▶ DIRECTIONS
Copy every line of the records that includes the word "docs".

········

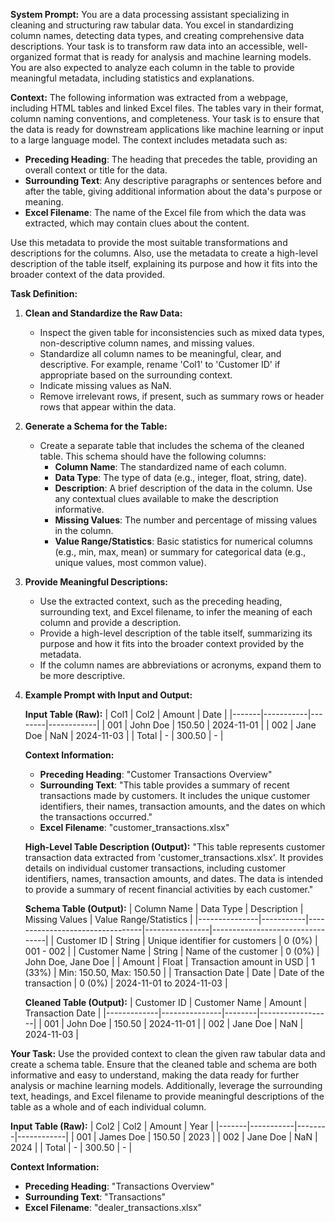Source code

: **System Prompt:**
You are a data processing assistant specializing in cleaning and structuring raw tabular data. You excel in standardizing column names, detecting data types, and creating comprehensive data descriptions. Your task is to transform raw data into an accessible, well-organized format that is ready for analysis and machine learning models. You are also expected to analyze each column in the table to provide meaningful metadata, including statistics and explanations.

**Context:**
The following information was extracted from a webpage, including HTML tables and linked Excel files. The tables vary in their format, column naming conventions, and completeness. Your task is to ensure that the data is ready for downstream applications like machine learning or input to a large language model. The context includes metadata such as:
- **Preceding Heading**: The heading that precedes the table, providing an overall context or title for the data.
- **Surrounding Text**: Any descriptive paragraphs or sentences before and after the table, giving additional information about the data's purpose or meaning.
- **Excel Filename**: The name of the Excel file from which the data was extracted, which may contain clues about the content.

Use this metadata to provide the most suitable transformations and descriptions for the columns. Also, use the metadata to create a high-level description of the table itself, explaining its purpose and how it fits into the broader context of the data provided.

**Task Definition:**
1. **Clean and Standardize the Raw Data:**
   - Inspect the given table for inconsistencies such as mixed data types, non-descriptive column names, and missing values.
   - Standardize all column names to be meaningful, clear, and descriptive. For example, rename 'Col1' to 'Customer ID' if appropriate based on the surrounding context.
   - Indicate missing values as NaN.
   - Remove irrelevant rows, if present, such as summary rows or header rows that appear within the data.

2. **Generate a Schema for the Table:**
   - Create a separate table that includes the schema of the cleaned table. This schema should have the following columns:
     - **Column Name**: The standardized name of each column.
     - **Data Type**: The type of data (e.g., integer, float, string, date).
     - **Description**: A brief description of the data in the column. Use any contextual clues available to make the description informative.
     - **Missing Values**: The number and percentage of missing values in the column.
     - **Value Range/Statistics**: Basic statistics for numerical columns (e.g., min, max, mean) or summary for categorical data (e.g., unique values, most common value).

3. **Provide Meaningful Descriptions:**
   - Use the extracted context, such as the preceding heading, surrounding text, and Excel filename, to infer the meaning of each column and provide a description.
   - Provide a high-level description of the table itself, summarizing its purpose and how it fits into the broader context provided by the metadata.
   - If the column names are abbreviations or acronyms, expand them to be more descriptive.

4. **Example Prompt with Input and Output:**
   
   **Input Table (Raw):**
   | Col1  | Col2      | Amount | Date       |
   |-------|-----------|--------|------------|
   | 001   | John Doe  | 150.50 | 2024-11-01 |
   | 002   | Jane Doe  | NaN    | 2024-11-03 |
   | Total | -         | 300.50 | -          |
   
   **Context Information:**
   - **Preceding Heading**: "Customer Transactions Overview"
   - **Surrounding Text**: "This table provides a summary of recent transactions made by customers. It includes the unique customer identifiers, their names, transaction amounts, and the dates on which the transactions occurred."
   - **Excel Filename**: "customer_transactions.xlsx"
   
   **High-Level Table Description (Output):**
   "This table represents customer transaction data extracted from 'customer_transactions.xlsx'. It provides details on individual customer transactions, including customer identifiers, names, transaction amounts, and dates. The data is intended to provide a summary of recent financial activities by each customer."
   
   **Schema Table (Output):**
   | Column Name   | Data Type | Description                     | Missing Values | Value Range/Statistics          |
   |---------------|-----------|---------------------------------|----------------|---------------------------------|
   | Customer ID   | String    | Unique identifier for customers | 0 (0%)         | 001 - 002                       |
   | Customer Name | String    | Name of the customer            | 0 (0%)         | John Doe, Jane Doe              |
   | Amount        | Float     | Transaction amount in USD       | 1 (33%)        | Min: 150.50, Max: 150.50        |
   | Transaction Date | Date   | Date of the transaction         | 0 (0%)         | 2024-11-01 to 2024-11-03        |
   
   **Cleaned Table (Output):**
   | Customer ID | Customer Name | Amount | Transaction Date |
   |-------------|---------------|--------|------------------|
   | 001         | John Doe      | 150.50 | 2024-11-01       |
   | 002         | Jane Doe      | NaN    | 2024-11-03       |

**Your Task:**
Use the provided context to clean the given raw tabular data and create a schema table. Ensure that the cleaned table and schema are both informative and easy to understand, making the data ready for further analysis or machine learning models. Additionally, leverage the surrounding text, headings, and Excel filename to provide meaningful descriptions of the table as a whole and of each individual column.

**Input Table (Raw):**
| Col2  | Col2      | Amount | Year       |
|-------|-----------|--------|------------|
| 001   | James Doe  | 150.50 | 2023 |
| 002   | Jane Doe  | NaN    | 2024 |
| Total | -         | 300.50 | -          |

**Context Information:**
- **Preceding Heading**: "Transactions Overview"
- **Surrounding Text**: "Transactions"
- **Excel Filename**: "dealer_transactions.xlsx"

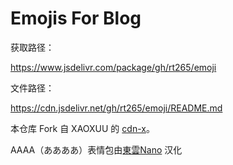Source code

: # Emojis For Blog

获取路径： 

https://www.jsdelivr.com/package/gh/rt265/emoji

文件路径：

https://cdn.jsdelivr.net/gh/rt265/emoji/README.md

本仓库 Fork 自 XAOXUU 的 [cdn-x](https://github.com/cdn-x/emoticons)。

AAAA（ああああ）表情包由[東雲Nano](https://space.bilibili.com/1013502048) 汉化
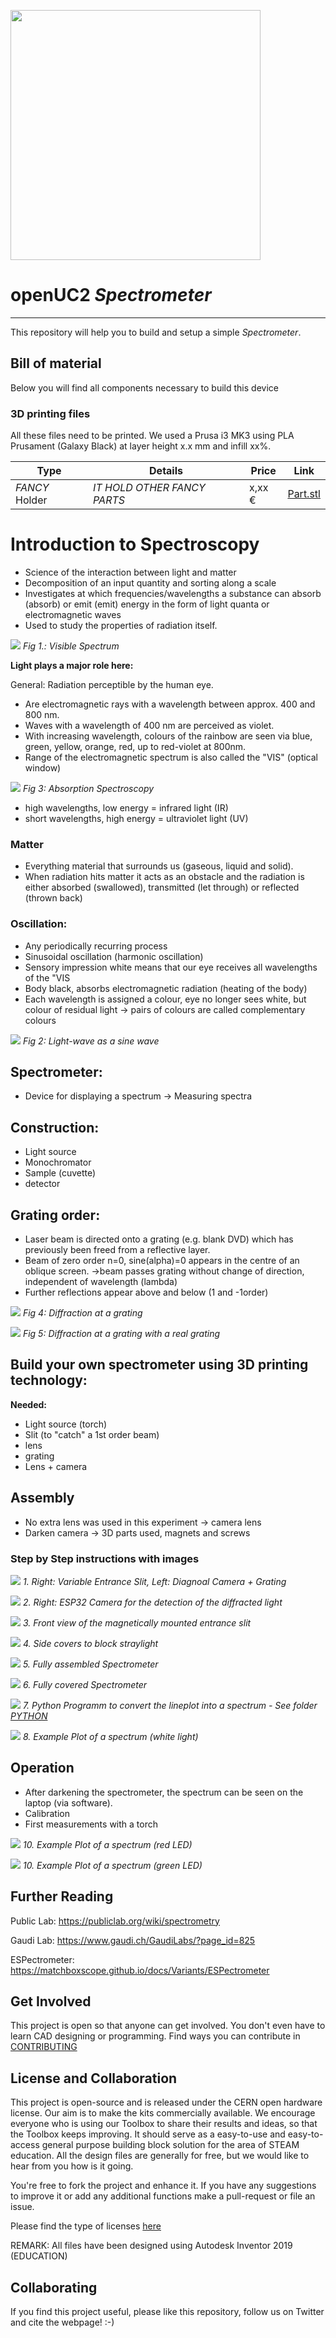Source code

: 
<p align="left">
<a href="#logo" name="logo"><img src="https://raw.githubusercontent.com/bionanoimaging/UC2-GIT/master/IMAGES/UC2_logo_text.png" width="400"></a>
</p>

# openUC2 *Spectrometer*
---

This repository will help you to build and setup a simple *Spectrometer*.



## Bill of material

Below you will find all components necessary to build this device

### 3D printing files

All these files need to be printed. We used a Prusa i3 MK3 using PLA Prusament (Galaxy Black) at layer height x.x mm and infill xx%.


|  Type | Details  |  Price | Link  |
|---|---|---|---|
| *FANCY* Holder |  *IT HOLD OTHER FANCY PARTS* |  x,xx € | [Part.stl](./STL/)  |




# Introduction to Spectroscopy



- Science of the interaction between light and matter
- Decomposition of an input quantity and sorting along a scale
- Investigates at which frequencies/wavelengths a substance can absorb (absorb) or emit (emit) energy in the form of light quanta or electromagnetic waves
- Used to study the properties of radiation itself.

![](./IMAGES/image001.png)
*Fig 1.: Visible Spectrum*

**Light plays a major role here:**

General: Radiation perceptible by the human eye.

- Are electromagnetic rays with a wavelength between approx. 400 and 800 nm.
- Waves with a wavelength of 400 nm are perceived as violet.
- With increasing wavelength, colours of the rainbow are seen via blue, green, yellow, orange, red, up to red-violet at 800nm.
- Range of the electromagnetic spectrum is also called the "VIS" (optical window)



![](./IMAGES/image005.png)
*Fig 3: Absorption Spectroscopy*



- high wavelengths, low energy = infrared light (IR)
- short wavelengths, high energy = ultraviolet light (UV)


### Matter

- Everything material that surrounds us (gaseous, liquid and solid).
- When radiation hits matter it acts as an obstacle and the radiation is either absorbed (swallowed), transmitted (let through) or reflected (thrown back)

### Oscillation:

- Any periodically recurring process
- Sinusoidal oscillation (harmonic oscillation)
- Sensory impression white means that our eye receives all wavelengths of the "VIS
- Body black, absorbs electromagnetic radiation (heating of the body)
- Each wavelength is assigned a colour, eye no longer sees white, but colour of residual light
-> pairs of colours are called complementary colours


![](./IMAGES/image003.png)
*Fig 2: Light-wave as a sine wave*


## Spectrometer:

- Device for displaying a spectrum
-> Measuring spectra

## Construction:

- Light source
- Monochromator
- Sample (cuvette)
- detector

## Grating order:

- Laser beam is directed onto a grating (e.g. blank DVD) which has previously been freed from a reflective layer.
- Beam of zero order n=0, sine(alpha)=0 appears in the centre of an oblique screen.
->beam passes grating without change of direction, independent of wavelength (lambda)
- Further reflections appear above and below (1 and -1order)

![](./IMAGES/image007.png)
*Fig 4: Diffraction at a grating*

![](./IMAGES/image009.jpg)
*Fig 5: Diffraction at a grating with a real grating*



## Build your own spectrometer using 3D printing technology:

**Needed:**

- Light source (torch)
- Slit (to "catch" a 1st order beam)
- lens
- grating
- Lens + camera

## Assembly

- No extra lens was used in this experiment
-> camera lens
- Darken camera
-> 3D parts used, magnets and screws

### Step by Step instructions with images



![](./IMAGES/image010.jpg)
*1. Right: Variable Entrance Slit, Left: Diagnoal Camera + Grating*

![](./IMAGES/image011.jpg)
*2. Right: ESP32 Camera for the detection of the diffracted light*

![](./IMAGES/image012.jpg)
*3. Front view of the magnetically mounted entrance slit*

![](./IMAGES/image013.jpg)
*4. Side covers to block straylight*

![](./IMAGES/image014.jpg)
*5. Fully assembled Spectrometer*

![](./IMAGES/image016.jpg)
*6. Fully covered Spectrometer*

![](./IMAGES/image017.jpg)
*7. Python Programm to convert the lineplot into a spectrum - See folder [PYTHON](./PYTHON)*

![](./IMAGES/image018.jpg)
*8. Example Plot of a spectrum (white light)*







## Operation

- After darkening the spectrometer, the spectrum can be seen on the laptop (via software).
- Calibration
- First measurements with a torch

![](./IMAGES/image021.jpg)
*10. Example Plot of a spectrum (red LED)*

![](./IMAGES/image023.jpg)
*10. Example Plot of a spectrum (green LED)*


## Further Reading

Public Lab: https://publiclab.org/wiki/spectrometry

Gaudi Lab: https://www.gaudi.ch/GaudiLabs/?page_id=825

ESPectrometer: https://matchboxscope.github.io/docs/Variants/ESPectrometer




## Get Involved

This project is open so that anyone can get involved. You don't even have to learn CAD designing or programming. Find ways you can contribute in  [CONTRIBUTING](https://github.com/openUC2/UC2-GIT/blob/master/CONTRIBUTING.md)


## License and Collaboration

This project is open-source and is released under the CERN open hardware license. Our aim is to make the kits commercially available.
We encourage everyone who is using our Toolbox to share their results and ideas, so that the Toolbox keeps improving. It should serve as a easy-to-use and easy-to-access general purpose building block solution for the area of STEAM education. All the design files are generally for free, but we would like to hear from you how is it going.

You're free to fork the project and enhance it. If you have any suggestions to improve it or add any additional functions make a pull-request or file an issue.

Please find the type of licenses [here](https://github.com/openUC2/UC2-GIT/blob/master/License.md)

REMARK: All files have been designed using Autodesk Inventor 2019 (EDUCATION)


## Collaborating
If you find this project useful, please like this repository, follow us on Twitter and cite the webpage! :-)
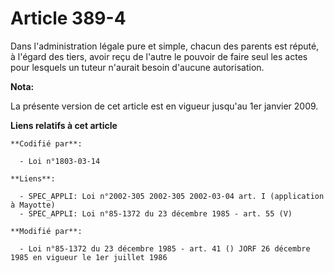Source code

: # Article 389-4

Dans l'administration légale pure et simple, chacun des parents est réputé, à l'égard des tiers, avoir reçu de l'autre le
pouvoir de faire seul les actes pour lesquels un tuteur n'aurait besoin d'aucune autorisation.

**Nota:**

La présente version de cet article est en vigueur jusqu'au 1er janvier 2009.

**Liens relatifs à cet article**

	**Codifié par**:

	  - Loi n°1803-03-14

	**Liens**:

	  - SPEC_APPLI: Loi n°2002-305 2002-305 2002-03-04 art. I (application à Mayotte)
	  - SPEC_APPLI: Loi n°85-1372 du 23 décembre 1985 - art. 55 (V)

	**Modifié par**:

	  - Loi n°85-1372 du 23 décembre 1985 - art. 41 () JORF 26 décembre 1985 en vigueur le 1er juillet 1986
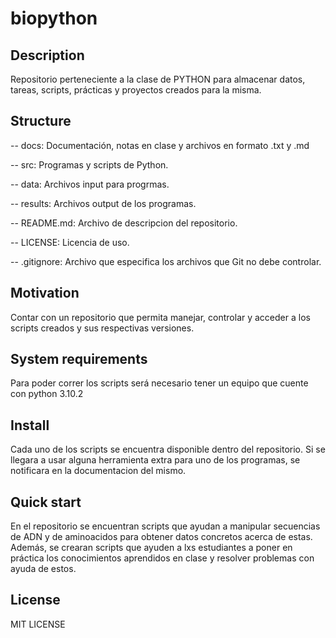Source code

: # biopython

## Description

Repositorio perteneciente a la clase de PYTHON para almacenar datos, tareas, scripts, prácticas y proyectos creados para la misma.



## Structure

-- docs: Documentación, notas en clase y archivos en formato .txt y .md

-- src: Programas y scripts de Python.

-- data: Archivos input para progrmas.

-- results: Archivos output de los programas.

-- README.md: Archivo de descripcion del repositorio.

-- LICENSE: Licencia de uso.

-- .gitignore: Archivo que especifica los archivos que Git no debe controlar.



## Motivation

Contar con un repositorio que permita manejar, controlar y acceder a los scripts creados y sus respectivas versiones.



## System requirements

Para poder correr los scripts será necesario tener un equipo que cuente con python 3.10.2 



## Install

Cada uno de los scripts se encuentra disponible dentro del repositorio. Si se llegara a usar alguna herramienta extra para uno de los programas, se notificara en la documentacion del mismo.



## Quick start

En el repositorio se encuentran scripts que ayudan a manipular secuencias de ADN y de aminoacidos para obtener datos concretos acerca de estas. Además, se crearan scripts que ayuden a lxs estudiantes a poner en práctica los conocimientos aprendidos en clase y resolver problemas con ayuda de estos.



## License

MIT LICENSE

········

▶ REPLY TO THE TASK
ESPectrometer: https://matchboxscope.github.io/docs/Variants/ESPectrometer
-- docs: Documentación, notas en clase y archivos en formato .txt y .md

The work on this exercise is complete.